What This Looks Like

I pulled review comments from our junior engineers over the last 3 months:

Comments on AI-generated code:

  • 73% about syntax, formatting, linting
  • 18% about edge case bugs
  • 9% about architecture or design

Comments on human-written code (historical):

  • 35% about syntax, formatting
  • 30% about edge cases
  • 35% about architecture, design patterns, maintainability

The gap: Junior reviewers aren’t developing judgment about good vs bad design—they’re just quality-checking AI output.

The Downstream Problem

In 12 months, these juniors will be mid-level engineers. And they’ll have spent a year reviewing AI code instead of learning from human code.

What skills are they not developing?

  • Recognizing good abstractions vs over-engineering
  • Understanding trade-offs between approaches
  • Seeing how experienced engineers think about system design
  • Building taste for clean, maintainable code

What I’m Trying: Paired Reviews

We implemented mandatory paired reviews for AI-heavy PRs:

  • Junior engineer + senior engineer review together
  • Junior goes first, shares what they see
  • Senior provides context, explains what to look for
  • Turns review into a teaching moment

Time cost: 30-40% longer review time

Benefit: Junior engineers are actually learning, not just checking boxes

The Alternative View

Product David’s point about optimizing for customer value is valid.
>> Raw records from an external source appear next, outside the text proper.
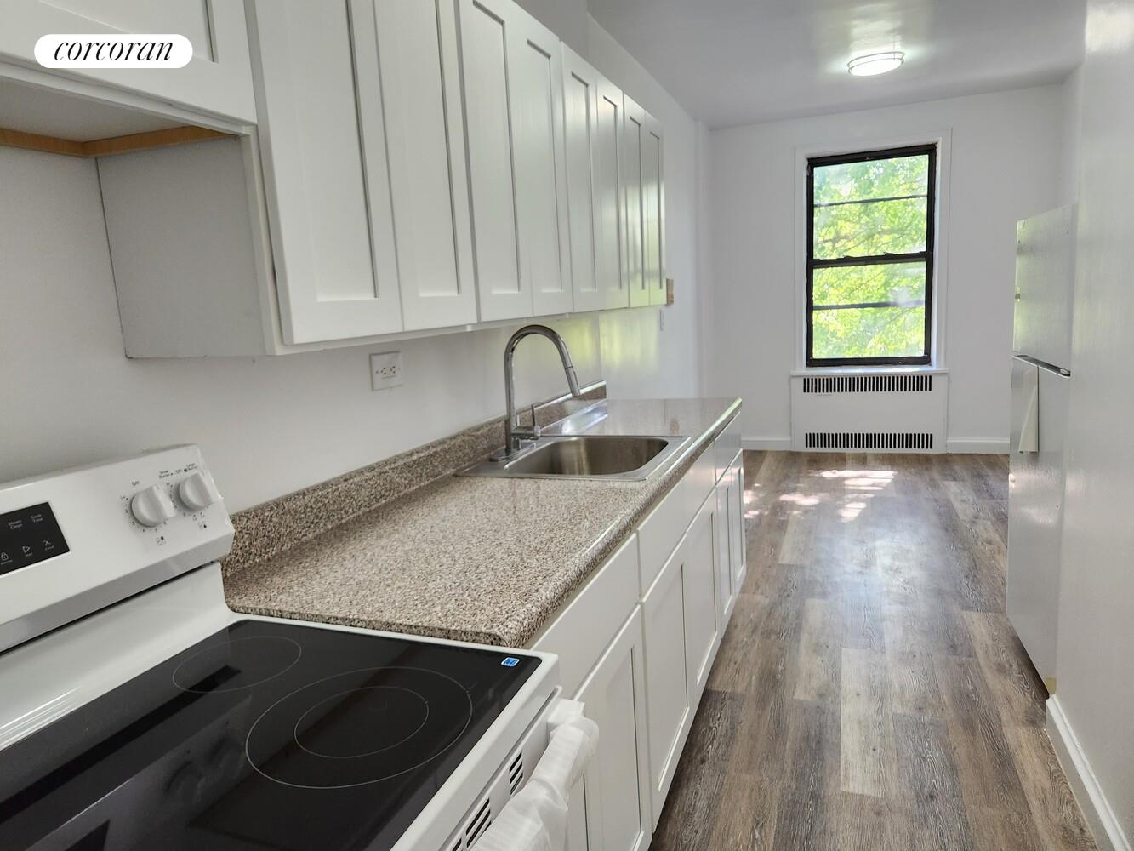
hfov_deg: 73.9
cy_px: 426
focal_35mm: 23
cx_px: 567
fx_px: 754
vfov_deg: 58.9
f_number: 1.8
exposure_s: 1/120
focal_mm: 5.4
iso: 250
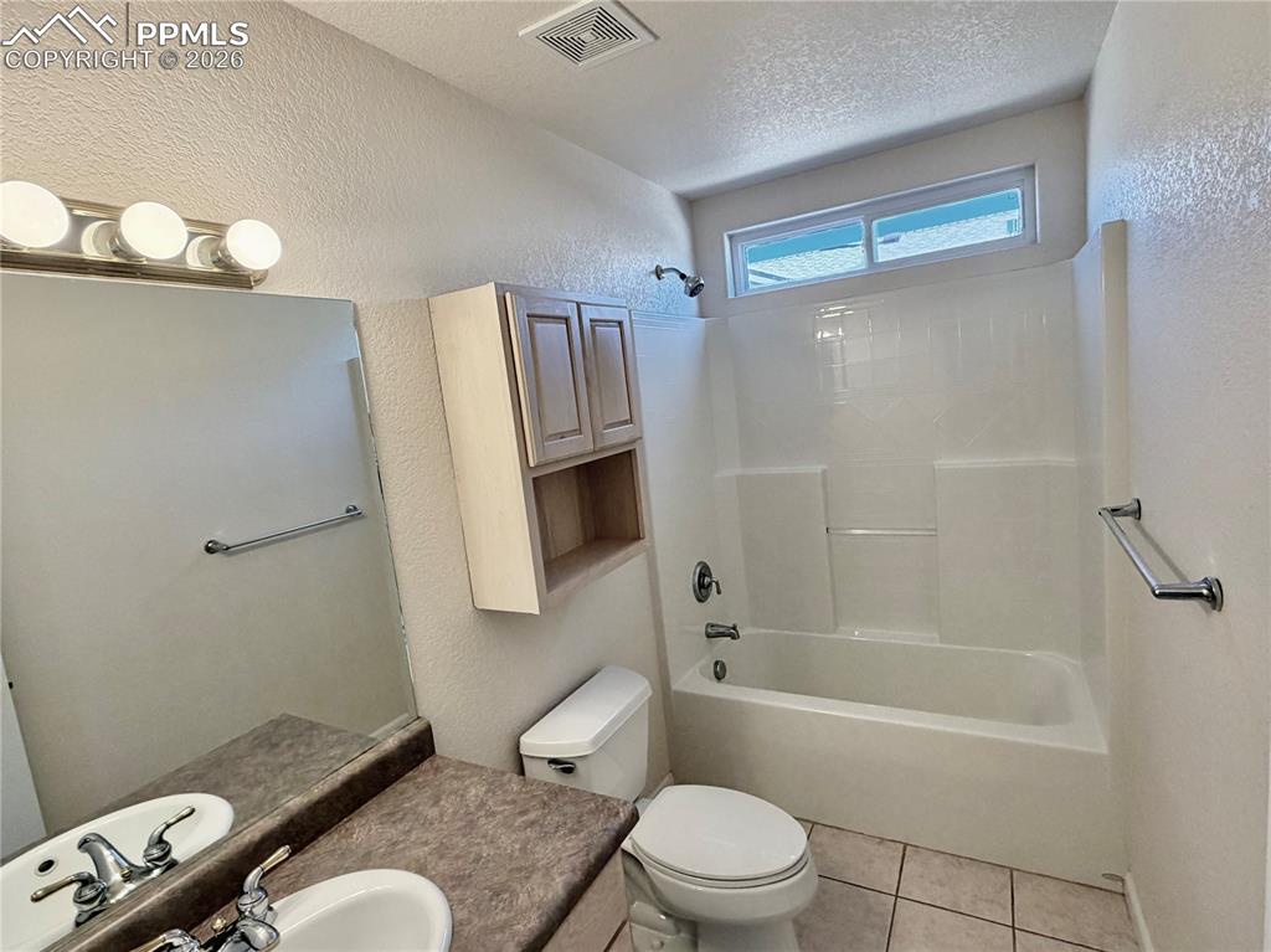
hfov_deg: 102.1
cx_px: 636
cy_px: 476
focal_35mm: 14
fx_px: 514
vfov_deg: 85.6
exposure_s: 1/120
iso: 160
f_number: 2.2
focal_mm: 2.22
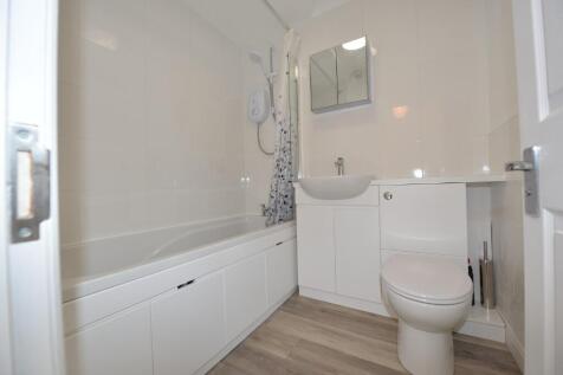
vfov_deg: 81.2
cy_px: 188
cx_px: 282
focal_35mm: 14
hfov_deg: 104.3
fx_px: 219
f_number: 4.5
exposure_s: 1/80
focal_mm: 14
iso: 200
But there’s a hidden cost:

If we optimize purely for velocity now and sacrifice skill development, we’re trading long-term team capability for short-term delivery speed.

In 2 years, we’ll have a team that:

  • Ships code fast with AI assistance
  • Can’t design systems without AI
  • Struggles with complex debugging
  • Has weak architectural judgment

That’s a retention and capability risk I’m not willing to take.

My Recommendation

Don’t just optimize review for speed. Optimize review for:

  1. Quality (catching real issues)
  2. Efficiency (not wasting time)
  3. Learning (developing engineering judgment)

Michelle’s tiered approach is smart. I’d add:

  • Pair junior + senior on Tier 2 and 3 reviews
  • Require juniors to explain why something is a problem, not just that it is
  • Track skill development, not just review velocity

The question isn’t just “are we reviewing faster?” It’s “are we building engineers who can work without AI?”

Because someday the AI will fail, or change, or not be available. And we need engineers who can still ship quality code.